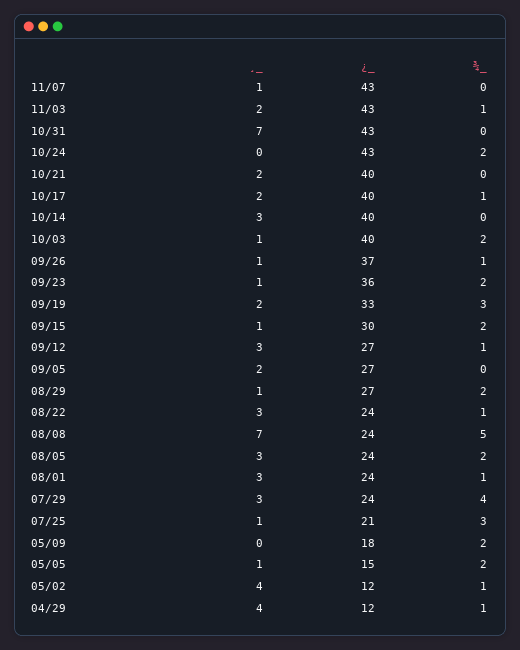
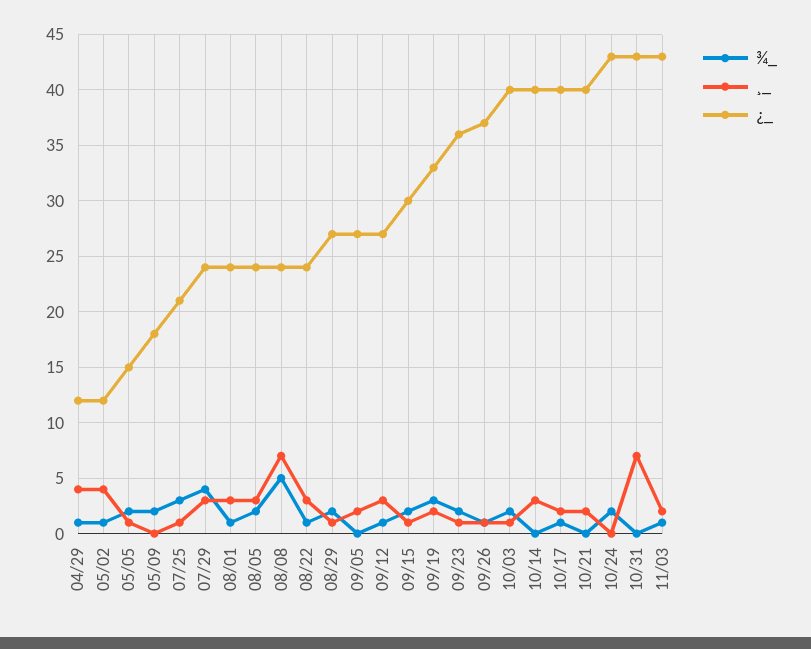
  {
    "¸_": {
-     "11/07": 1,
      "11/03": 2,
      "10/31": 7,
      "10/24": 0,
      "10/21": 2,
      "10/17": 2,
      "10/14": 3,
      "10/03": 1,
      "09/26": 1,
      "09/23": 1,
      "09/19": 2,
      "09/15": 1,
      "09/12": 3,
      "09/05": 2,
      "08/29": 1,
      "08/22": 3,
      "08/08": 7,
      "08/05": 3,
      "08/01": 3,
      "07/29": 3,
      "07/25": 1,
      "05/09": 0,
      "05/05": 1,
      "05/02": 4,
      "04/29": 4
    },
    "¿_": {
-     "11/07": 43,
      "11/03": 43,
      "10/31": 43,
      "10/24": 43,
      "10/21": 40,
      "10/17": 40,
      "10/14": 40,
      "10/03": 40,
      "09/26": 37,
      "09/23": 36,
      "09/19": 33,
      "09/15": 30,
      "09/12": 27,
      "09/05": 27,
      "08/29": 27,
      "08/22": 24,
      "08/08": 24,
      "08/05": 24,
      "08/01": 24,
      "07/29": 24,
      "07/25": 21,
      "05/09": 18,
      "05/05": 15,
      "05/02": 12,
      "04/29": 12
    },
    "¾_": {
-     "11/07": 0,
      "11/03": 1,
      "10/31": 0,
      "10/24": 2,
      "10/21": 0,
      "10/17": 1,
      "10/14": 0,
      "10/03": 2,
      "09/26": 1,
      "09/23": 2,
      "09/19": 3,
      "09/15": 2,
      "09/12": 1,
      "09/05": 0,
      "08/29": 2,
      "08/22": 1,
      "08/08": 5,
      "08/05": 2,
      "08/01": 1,
      "07/29": 4,
      "07/25": 3,
      "05/09": 2,
      "05/05": 2,
      "05/02": 1,
      "04/29": 1
    }
  }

○ ○ ○ ○ ○

> **Action item**
Every line above should be returned word for word, with the pictures left behind.

> **Task response**
  {
    "¸_": {
-     "11/07": 1,
      "11/03": 2,
      "10/31": 7,
      "10/24": 0,
      "10/21": 2,
      "10/17": 2,
      "10/14": 3,
      "10/03": 1,
      "09/26": 1,
      "09/23": 1,
      "09/19": 2,
      "09/15": 1,
      "09/12": 3,
      "09/05": 2,
      "08/29": 1,
      "08/22": 3,
      "08/08": 7,
      "08/05": 3,
      "08/01": 3,
      "07/29": 3,
      "07/25": 1,
      "05/09": 0,
      "05/05": 1,
      "05/02": 4,
      "04/29": 4
    },
    "¿_": {
-     "11/07": 43,
      "11/03": 43,
      "10/31": 43,
      "10/24": 43,
      "10/21": 40,
      "10/17": 40,
      "10/14": 40,
      "10/03": 40,
      "09/26": 37,
      "09/23": 36,
      "09/19": 33,
      "09/15": 30,
      "09/12": 27,
      "09/05": 27,
      "08/29": 27,
      "08/22": 24,
      "08/08": 24,
      "08/05": 24,
      "08/01": 24,
      "07/29": 24,
      "07/25": 21,
      "05/09": 18,
      "05/05": 15,
      "05/02": 12,
      "04/29": 12
    },
    "¾_": {
-     "11/07": 0,
      "11/03": 1,
      "10/31": 0,
      "10/24": 2,
      "10/21": 0,
      "10/17": 1,
      "10/14": 0,
      "10/03": 2,
      "09/26": 1,
      "09/23": 2,
      "09/19": 3,
      "09/15": 2,
      "09/12": 1,
      "09/05": 0,
      "08/29": 2,
      "08/22": 1,
      "08/08": 5,
      "08/05": 2,
      "08/01": 1,
      "07/29": 4,
      "07/25": 3,
      "05/09": 2,
      "05/05": 2,
      "05/02": 1,
      "04/29": 1
    }
  }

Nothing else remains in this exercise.